Revision history for this message
Stefan Bader (smb) wrote :

After much joy with this, I thought I post this to a bigger audience. After having migrated to Xen 4.1.1, booting HVM guests had several issues. Some related to interrupts not being set up correctly (which Stefano has posted patches) and even with those 3.0 guests seem to hang for me while 2.6.38 or older kernels were ok.

After digging deeply into this, I think I found the issue. However, if that is true, it seems rather lucky if pv spinlocks in HVM worked for anybody.

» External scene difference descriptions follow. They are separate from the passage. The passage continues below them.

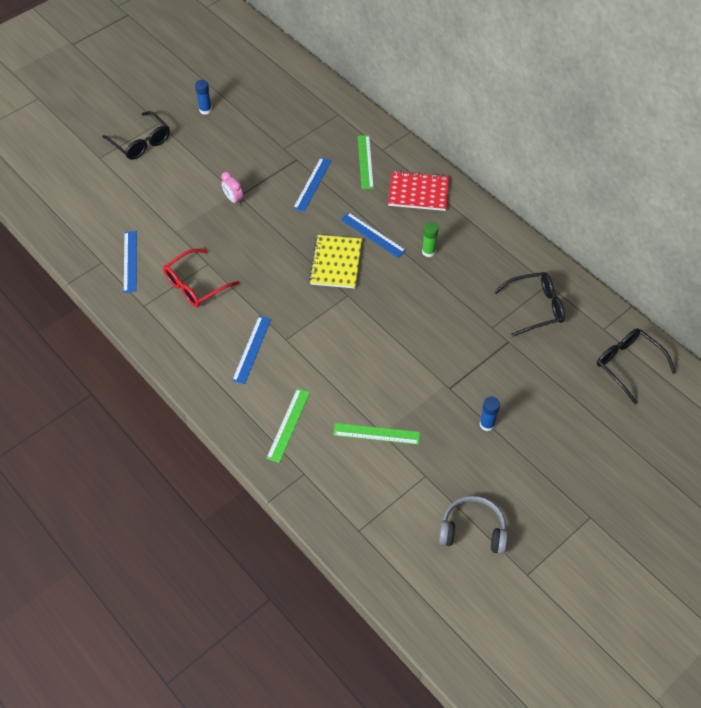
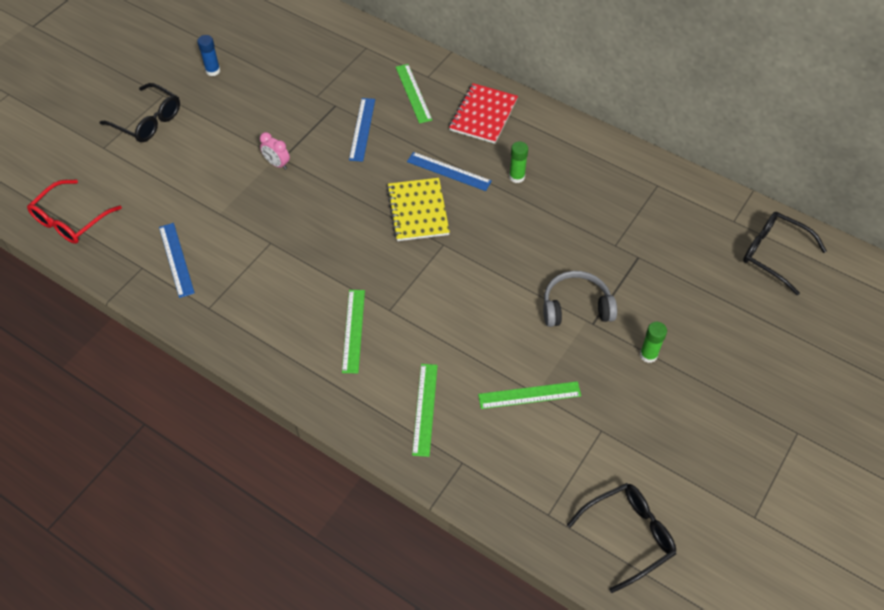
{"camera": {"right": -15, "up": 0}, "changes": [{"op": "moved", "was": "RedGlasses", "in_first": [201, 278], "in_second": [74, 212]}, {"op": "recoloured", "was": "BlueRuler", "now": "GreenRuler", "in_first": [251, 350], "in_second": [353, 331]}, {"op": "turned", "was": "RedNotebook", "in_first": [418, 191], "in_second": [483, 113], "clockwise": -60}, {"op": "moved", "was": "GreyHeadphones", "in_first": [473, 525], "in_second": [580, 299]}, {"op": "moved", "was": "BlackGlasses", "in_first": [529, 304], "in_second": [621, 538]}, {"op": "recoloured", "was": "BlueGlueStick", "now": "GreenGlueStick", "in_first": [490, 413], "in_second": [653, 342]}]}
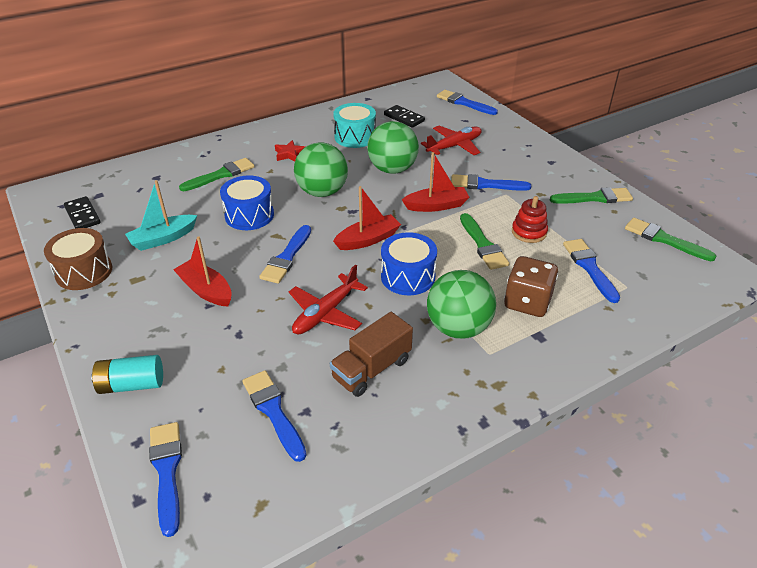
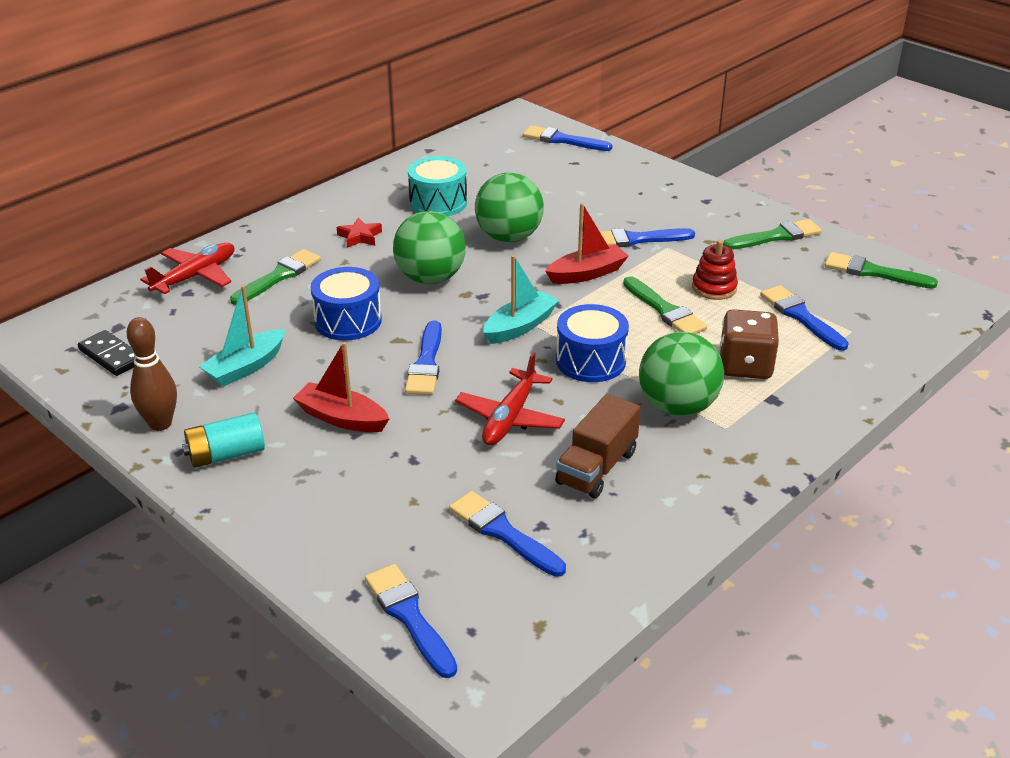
{"camera": {"right": -15, "up": -5}, "changes": [{"op": "replaced", "was": "BrownDrum", "now": "BrownBowlingPin", "in_first": [78, 259], "in_second": [152, 374]}, {"op": "moved", "was": "RedPlane", "in_first": [451, 140], "in_second": [187, 268]}, {"op": "moved", "was": "TurquoiseBattery", "in_first": [127, 374], "in_second": [223, 440]}, {"op": "recoloured", "was": "RedBoat", "now": "TurquoiseBoat", "in_first": [367, 218], "in_second": [521, 299]}, {"op": "removed", "was": "BlackDomino", "in_first": [404, 116]}]}
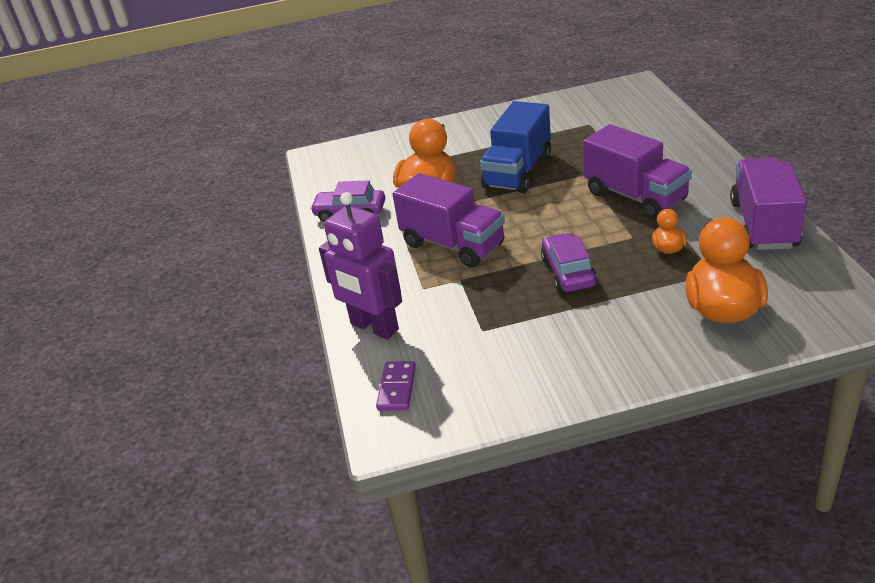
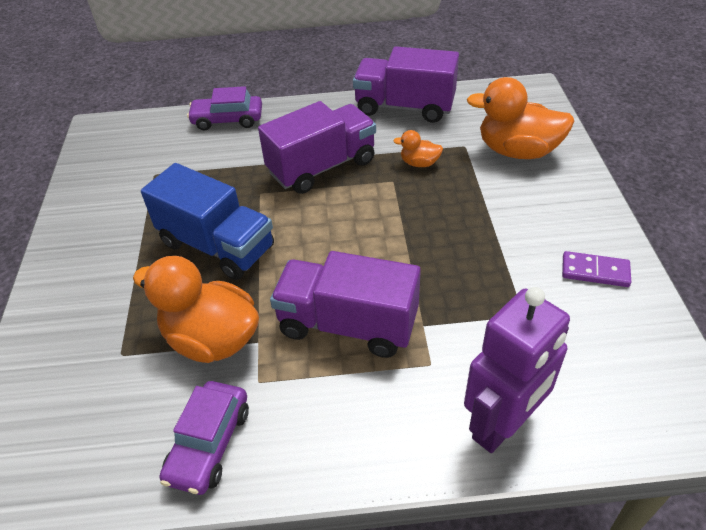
{"camera": {"right": -85, "up": 10}, "changes": [{"op": "moved", "was": "PurpleCar", "in_first": [569, 262], "in_second": [224, 108]}, {"op": "turned", "was": "PurpleTruck", "in_first": [449, 220], "in_second": [345, 304], "clockwise": -120}, {"op": "moved", "was": "PurpleDomino", "in_first": [396, 386], "in_second": [596, 269]}]}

The xen_hvm_smp_init() call will change the smp_ops hooks. One of which is smp_prepare_cpus. This is done in start_kernel and at this point in time, there is no change to the pv_lock_ops and they point to the ticket versions. Later in start_kernel, check_bugs is called and part of that takes the pv_lock_ops and patches the kernel with the correct jumps.
_After_ that, the kernel_init is called and that in turn does the smp_prepare_cpus which now changes the pv_lock_ops again, *but not* run any patching again. So the _raw_spin_*lock calls still use the ticket calls.

start_kernel
  setup_arch -> xen_hvm_smp_init (set smp_ops)
  ...
  check_bugs -> alternative_instructions (patches pv_locks sites)
  ...
  rest_init (triggers kernel_init as a thread)
    kernel_init
      ...
      smp_prepare_cpus (calls xen_init_spinlocks through smp_ops hook)

To make things even more fun, there is the possibility that some spinlock functions are forced to be inlined and others are not (CONFIG_INLINE_SPIN_*). In our special case only two versions of spin_unlock were inlined. Put that together into a pot with modules, shake well, and there is the fun. Basically on load time, the non-inline calls remain pointing to the unmodified ticket implementation (main kernel). But the unlock calls (which are inlined) get modified because the loaded module gets patched up. One can imagine that this does not work too well.

Anyway, even without the secondary issue, I am sure that just replacing the functions in pv_lock_ops without the spinlock calls getting actually modified is not the intended behaviour.

Unfortunately I have not yet been able to make it work. Any attempt to move xen_init_spinlocks to be called before check_bugs or adding a call to alternative_instructions results in another hang on boot. At least the latter method results in a more usable dump for crash, which shows that on spinlock was taken (slow) and two spurious taken ones (this is more to play for me).